• Assignment
Out of the data below, copy every line with the string "dark".

[Start of section]

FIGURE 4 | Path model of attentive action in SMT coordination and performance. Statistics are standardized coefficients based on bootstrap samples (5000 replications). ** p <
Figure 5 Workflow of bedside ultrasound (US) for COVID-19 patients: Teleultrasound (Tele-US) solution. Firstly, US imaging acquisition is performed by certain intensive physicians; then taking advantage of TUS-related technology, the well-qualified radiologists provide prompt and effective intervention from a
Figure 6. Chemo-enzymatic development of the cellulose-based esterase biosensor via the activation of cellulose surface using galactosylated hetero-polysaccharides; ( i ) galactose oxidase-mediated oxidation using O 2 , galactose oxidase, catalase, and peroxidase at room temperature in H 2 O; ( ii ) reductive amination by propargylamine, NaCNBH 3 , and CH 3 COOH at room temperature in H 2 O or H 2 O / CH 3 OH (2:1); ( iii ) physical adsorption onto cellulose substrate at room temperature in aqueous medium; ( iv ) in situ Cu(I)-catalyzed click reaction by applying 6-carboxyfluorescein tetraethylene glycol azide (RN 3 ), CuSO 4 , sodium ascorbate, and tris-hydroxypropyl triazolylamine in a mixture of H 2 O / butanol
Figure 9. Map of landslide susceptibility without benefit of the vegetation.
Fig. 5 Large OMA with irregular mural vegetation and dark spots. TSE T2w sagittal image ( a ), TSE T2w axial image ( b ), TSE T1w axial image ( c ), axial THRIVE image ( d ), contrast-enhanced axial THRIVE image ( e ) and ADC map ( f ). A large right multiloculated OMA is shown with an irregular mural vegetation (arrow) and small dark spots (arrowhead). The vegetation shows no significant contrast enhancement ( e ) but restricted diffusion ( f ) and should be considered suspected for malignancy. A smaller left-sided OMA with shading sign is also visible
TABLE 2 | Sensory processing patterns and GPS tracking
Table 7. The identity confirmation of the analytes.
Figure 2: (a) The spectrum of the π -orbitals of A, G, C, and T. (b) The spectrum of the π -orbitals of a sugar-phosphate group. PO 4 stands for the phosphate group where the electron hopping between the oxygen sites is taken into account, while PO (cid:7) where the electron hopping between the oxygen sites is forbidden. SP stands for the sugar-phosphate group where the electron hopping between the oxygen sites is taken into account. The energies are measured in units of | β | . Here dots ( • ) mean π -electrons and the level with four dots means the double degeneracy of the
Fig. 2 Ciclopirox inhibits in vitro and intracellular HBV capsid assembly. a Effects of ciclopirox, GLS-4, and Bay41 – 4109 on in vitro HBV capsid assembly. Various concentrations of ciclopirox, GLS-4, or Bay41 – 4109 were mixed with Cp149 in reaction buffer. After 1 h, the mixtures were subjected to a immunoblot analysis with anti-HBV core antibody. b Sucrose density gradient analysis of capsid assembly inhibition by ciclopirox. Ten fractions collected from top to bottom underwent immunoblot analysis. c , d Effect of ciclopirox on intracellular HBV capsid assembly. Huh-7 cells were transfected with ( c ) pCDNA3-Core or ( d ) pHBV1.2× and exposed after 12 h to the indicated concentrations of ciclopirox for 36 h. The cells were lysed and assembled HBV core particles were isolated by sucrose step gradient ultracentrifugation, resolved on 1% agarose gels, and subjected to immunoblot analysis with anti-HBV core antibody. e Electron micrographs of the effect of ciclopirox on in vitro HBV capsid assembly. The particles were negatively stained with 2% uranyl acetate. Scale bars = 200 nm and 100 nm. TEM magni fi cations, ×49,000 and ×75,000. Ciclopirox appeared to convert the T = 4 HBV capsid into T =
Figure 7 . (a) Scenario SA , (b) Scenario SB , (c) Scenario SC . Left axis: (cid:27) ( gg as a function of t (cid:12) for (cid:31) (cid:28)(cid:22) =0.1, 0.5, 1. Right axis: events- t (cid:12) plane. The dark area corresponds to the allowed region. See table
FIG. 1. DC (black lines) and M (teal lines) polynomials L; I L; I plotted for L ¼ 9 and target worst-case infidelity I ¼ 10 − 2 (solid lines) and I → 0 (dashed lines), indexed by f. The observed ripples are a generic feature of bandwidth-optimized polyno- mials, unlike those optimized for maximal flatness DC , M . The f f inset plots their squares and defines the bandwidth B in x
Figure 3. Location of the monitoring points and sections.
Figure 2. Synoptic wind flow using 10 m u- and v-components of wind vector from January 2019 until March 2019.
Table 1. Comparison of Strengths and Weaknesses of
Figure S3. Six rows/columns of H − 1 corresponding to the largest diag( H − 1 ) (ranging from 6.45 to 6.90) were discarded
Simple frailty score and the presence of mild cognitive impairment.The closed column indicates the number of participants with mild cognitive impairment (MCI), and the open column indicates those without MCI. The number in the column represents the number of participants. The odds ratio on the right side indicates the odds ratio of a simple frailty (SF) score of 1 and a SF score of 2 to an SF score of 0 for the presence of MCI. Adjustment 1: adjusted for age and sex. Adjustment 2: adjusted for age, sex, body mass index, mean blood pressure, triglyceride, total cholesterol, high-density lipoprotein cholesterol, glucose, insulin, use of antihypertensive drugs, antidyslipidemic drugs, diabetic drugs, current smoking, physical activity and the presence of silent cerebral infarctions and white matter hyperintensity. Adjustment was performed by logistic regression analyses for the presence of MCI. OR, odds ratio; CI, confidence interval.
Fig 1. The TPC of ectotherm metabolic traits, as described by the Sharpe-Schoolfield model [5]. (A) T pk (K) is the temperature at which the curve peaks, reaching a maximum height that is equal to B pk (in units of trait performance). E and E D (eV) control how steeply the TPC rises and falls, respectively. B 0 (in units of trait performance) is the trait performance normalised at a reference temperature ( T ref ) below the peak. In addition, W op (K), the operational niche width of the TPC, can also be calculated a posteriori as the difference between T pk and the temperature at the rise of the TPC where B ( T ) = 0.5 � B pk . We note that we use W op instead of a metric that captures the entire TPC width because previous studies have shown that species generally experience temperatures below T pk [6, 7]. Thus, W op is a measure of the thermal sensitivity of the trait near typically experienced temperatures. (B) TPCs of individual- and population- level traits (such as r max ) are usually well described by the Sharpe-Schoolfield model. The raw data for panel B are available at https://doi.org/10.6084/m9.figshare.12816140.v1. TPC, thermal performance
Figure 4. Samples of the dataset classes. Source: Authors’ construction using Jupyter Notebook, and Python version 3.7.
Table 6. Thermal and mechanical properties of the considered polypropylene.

[End of section]

• Task response
Fig. 5 Large OMA with irregular mural vegetation and dark spots. TSE T2w sagittal image ( a ), TSE T2w axial image ( b ), TSE T1w axial image ( c ), axial THRIVE image ( d ), contrast-enhanced axial THRIVE image ( e ) and ADC map ( f ). A large right multiloculated OMA is shown with an irregular mural vegetation (arrow) and small dark spots (arrowhead). The vegetation shows no significant contrast enhancement ( e ) but restricted diffusion ( f ) and should be considered suspected for malignancy. A smaller left-sided OMA with shading sign is also visible
Figure 7 . (a) Scenario SA , (b) Scenario SB , (c) Scenario SC . Left axis: (cid:27) ( gg as a function of t (cid:12) for (cid:31) (cid:28)(cid:22) =0.1, 0.5, 1. Right axis: events- t (cid:12) plane. The dark area corresponds to the allowed region. See table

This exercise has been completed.